MICHAEL CONNELLY – The Last Coyote. Harry Bosch #4. Little Brown, hardcover, 1995. St. Martin’s, paperback, 1996.

   Connelly is without question one of the most highly regarded crime writers of the nineties. That his 1994’s The Concrete Blonde was not shortlisted for an Edgar tells you all you need to know about the MWA’s awards process.

   He wouldn’t be Harry if he didn’t have troubles. His house has been condemned because of earthquake damage, his lover has left him, he’s drinking too much,and he’s been suspended and forced to see the Department psychiatrist because he shoved a superior officer’s face through a window. A closed one.

   His remedy? To investigate the murder of his mother, unsolved (covered up?) when she was killed over 30 years ago. Old bones, buried secrets, and a road that could lead either to redemption of or the bottom of the long slide.

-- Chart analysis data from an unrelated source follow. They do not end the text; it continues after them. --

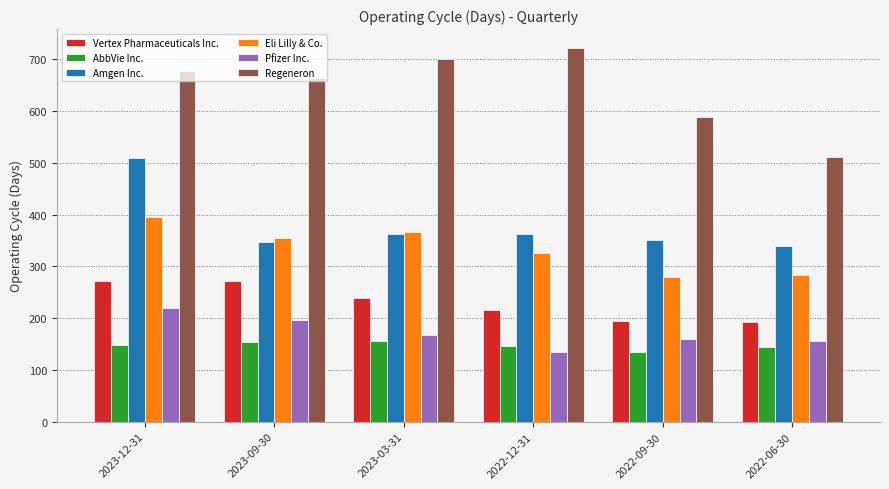

What are all the series names shown in the legend?

Vertex Pharmaceuticals Inc., AbbVie Inc., Amgen Inc., Eli Lilly & Co., Pfizer Inc., Regeneron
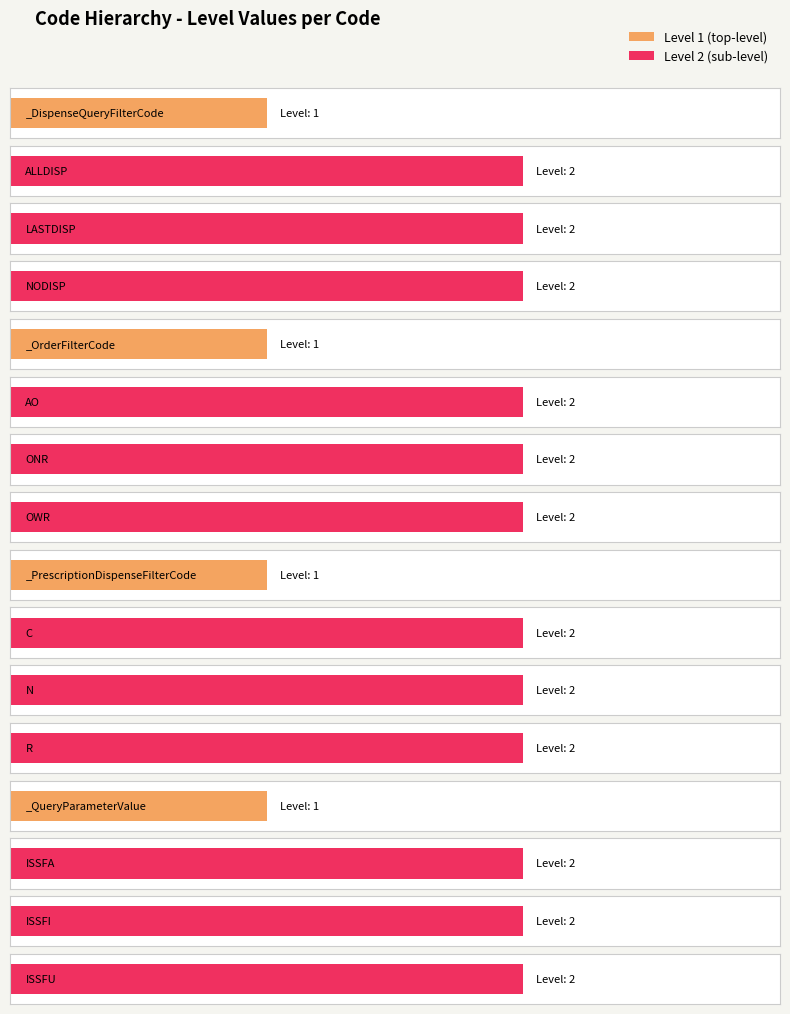

The chart shows a value of 2 at ONR. True or false?

True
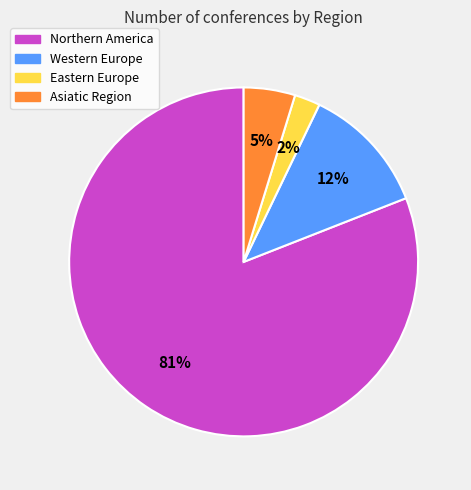

What is the majority slice?

Northern America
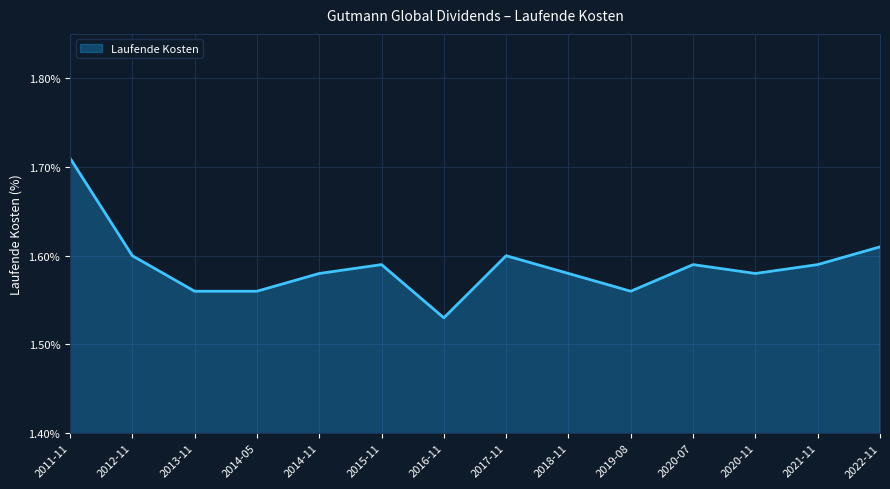

What position from the right is 2022-11?

1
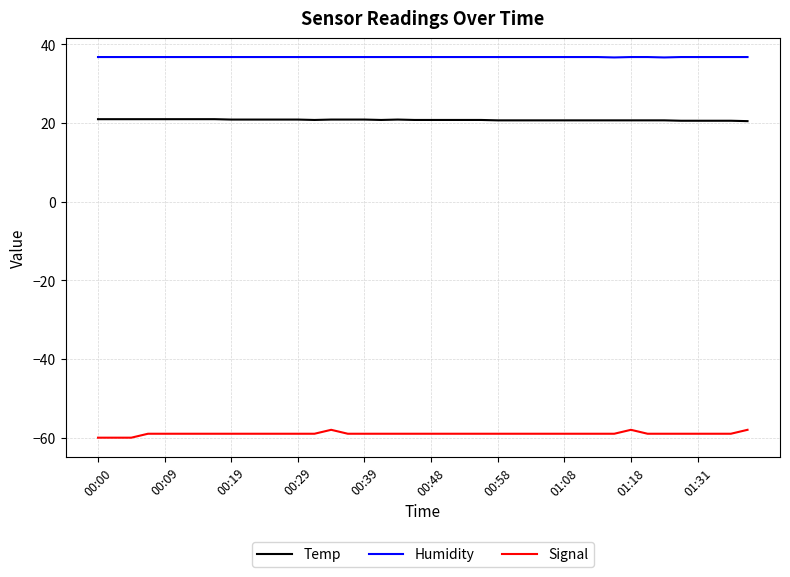

True or false: Humidity and Signal intersect in this chart.

False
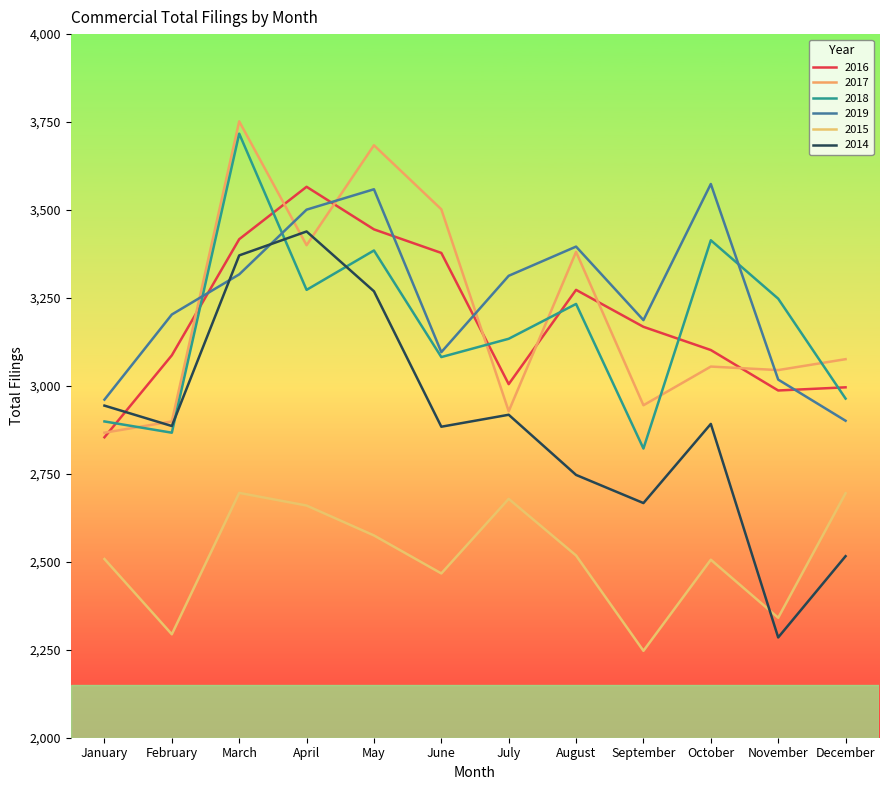

How many times do 2018 and 2014 cross each other?

3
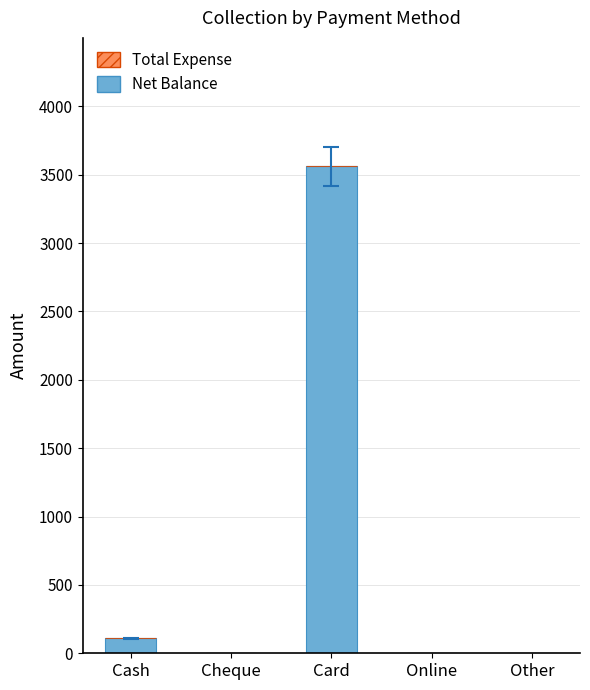

What is the sum of all values?

3670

   Connelly’s strengths are to me a little harder to analyze than those of some. There’s no one facet of his writing that says, “Here’s a Connelly book.” The primary appeal is the character of Harry himself, I guess, but Connelly is the complete package — his prose is excellent, his pacing outstanding, and the characters other than Harry quite go.

   His only weakness for me has been his plotting, but that has improved with each book. And this is a particularly good book, deepening the characterization and conveying a sustained mood of darkness and desperation. But then, Harry and his tales never were rays of sunshine, were they?

   Connelly is one of the better.

— Reprinted from Ah Sweet Mysteries #18, February-March 1995.